Question- When/If- G.M. ever hires a good CEO that actually makes the business work again will the board of directors that gave Waggoner endless votes of confidence live with themselves? They seemed to have enjoyed their former CEO destroy most of G.M. by rallying him with their unconditional support!
Question- When/If- G.M. ever hires a good CEO that actually makes the business work again will the board of directors that gave Waggoner endless votes of confidence live with themselves? They seemed to have enjoyed their former CEO destroy most of G.M. by rallying him with their unconditional support!
Say what you will about the PTFOA, one very positive change they made was a wholesale gutting of GM’s BoD. Gone are the likes of George Fischer, who was wont to exclaim that Rick et al “had the right stuff” while GM was bleeding cash, brand equity, respect and talent.

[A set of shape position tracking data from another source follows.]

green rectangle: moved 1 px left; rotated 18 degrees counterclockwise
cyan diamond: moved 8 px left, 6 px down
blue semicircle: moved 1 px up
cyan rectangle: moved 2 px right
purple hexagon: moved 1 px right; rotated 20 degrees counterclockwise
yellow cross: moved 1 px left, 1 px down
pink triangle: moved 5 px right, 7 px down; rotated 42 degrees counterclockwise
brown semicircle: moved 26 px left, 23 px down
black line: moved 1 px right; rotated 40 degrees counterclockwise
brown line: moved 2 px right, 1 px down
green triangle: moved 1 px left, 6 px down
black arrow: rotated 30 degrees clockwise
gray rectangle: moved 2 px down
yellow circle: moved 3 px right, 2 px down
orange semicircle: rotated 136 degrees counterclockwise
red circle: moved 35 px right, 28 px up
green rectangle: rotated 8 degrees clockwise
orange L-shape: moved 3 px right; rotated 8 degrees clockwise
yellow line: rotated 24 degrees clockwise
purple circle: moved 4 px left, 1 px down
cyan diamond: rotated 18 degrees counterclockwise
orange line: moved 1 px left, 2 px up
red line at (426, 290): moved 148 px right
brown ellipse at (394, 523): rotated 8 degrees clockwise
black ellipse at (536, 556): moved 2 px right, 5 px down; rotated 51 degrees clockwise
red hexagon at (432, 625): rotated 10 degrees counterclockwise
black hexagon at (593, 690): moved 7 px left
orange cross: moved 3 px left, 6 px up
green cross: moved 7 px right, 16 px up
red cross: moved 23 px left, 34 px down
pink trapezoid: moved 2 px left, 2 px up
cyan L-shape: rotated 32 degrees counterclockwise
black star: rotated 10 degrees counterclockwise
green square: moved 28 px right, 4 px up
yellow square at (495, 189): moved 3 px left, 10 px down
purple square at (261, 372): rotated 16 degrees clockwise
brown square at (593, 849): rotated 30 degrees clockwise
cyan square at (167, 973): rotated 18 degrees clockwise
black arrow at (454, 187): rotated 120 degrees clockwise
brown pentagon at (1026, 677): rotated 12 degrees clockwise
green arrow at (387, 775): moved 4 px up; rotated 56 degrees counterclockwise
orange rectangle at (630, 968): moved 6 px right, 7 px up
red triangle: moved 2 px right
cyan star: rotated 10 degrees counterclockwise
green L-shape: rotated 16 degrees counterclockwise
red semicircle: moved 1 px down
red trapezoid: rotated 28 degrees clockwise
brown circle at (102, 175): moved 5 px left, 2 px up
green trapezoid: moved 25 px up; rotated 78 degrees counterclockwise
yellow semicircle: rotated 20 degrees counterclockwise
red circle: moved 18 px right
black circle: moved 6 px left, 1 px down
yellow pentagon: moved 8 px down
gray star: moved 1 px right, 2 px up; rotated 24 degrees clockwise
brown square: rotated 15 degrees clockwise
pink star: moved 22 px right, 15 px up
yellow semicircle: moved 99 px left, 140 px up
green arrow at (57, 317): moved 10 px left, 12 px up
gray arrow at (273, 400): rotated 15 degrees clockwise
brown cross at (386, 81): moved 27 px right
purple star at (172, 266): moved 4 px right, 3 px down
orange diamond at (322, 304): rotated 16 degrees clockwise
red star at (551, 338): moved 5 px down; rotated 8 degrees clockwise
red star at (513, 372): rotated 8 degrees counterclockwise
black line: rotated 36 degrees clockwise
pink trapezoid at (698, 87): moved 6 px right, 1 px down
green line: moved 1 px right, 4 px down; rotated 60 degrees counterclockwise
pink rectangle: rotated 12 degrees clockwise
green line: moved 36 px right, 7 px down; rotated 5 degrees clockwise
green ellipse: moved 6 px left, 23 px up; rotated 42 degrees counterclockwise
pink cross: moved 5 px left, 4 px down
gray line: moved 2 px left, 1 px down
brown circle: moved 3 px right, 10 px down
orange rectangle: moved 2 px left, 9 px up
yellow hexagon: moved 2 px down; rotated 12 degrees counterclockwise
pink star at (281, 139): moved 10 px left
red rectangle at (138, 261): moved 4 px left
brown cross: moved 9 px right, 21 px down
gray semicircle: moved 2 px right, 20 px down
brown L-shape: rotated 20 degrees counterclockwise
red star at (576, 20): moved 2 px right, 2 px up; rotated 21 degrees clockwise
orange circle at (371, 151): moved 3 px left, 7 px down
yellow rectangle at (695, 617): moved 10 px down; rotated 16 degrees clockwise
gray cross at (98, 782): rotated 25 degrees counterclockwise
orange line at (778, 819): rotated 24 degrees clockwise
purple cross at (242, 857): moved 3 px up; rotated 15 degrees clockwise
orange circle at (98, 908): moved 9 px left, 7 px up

Remember, Whitacre is the interim CEO, but he’s the permanent Chairman. His track record over the past few months is not one I’d qualify as “bystanderish”.
“Will be interesting to see if he would leave Apple for this. I don’t know him but if he wants to be a CEO it does seem he needs to leave with Jobs back.”
Last picture I saw of Jobs showed a very sick man. I don’t think that Mr. Jobs is long term for that position.
Could it be that Mr. Cook simply has a good PR guy?
Well if a guy is smart and knows what he’s doing, he’ll still be smart and know what he’s doing no matter what he’s doing. Let’s be honest, the lifer “car guys” that ran GM before didn’t do such a hot job themselves. Tim Cook would probably learn the car business pretty quickly and correctly (i.e. minus the lifer hubris) and run GM far better than the endless line-up of previous idiots did.